Moving from the Links in the field to the protestors to the CAPE employees and beyond, Chain-Gang All-Stars is a kaleidoscopic, excoriating look at the American prison system’s unholy alliance of systemic racism, unchecked capitalism, and mass incarceration, and a clear-eyed reckoning with what freedom in this country really means from a “new and necessary American voice” (Tommy Orange, The New York Times Book Review).

Discussion Date: October 6, 2023


October 2023

The Wishing Pool and Other Stories by Tananarive Due

In her first new book in seven years, Tananarive Due further cements her status as a leading innovator in Black horror and Afrofuturism.

“Tananarive Due is the master of Black horror… Due excels at twist endings but also brilliantly creates an atmosphere of creeping dread in which you know something terrible is coming. [Due] shows just how much territory she can cover in one short book and just how versatile terrifying tales can be.”
— Washington Post

American Book Award-winning author Tananarive Due’s second collection of stories ranges from horror to science fiction to suspense. From the mysterious, magical town of Gracetown to the aftermath of a pandemic to the reaches of the far future, Due’s stories all share a sense of dread and fear balanced with heart and hope.

In some of these stories, the monster is racism itself; others address the monster within, or other universal struggles set against the supernatural or surreal. All of them are written with Due’s trademark attention to detail and deep characterization. In addition to previously published work, this collection contains brand-new stories, including “Rumpus Room,” a supernatural horror novelette set in Florida about a woman’s struggle against both outer and inner demons.

Discussion Date: November 3, 2023


November 2023

Revolutionary Suicide by Huey P. Newton

The searing, visionary memoir of founding Black Panther Huey P. Newton, in a dazzling graphic package

Tracing the birth of a revolutionary, Huey P. Newton’s famous and oft-quoted autobiography is as much a manifesto as a portrait of the inner circle of America’s Black Panther Party. From Newton’s impoverished childhood on the streets of Oakland to his adolescence and struggles with the system, from his role in the Black Panthers to his solitary confinement in the Alameda County Jail, Revolutionary Suicide is unrepentant and thought-provoking in its portrayal of inspired radicalism.

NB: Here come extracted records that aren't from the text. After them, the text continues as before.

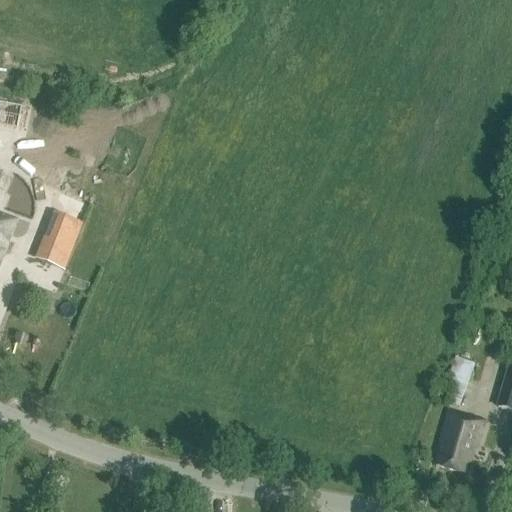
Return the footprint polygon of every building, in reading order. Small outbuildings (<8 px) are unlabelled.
[(0,208),(27,218),(36,191),(0,178),(0,208)] [(52,213),(33,259),(51,266),(69,220),(52,213)] [(0,261),(17,221),(0,214),(0,261)] [(451,390),(447,404),(459,408),(475,364),(456,357),(446,386),(451,390)] [(511,370),(509,369),(498,409),(511,412),(511,370)] [(435,465),(468,475),(475,449),(477,450),(485,424),(450,413),(443,437),(443,438),(435,465)] [(230,485),(214,489),(217,499),(233,495),(230,485)]
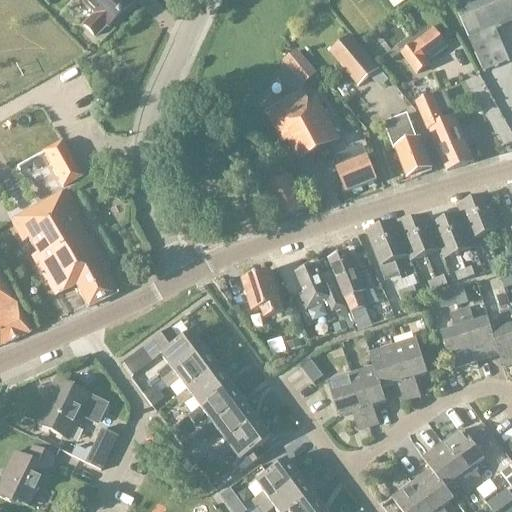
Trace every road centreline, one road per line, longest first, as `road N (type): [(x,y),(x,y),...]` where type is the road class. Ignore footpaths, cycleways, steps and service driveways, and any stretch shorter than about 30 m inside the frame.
road 1 (unclassified): [(181,278),(271,241),(511,168)]
road 2 (unclassified): [(181,278),(148,197),(142,158),(153,105),(202,0)]
road 3 (unclassified): [(0,365),(181,278)]
road 4 (residential): [(511,405),(494,389),(436,404),(343,471)]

For more than seventy years, Penguin has been the leading publisher of classic literature in the English-speaking world. With more than 1,700 titles, Penguin Classics represents a global bookshelf of the best works throughout history and across genres and disciplines. Readers trust the series to provide authoritative texts enhanced by introductions and notes by distinguished scholars and contemporary authors, as well as up-to-date translations by award-winning translators.

Discussion Date: December 1, 2023


December 2023

Dances by Nicole Cuffy

A provocative and lyrical debut novel follows a trailblazing Black ballerina who must reconcile the ever-rising stakes of her grueling career with difficult questions of love, loss, and her journey to self-liberation, from a sensuous new voice in fiction.

At twenty-two years old, Cece Cordell reaches the pinnacle of her career as a ballet dancer when she’s promoted to principal at the New York City Ballet. She’s instantly catapulted into celebrity, heralded for her “inspirational” role as the first Black ballerina in the famed company’s history. Even as she celebrates the achievement of a lifelong dream, Cece remains haunted by the feeling that she doesn’t belong. As she waits for some feeling of rightness that doesn’t arrive, she begins to unravel the loose threads of her past–an absent father, a pragmatic mother who dismisses Cece’s ambitions, and a missing older brother who stoked her childhood love of ballet but disappeared to deal with his own demons.

Soon after her promotion, Cece is faced with a choice that has the potential to derail her career and shatter the life she’s cultivated for herself, sending her on a pilgrimage to both find her brother and reclaim the parts of herself lost in the grinding machinery of the traditional ballet world.

Written with spellbinding beauty and ballet’s precise structure, Dances centers women, art, power, and how we come to define freedom for ourselves.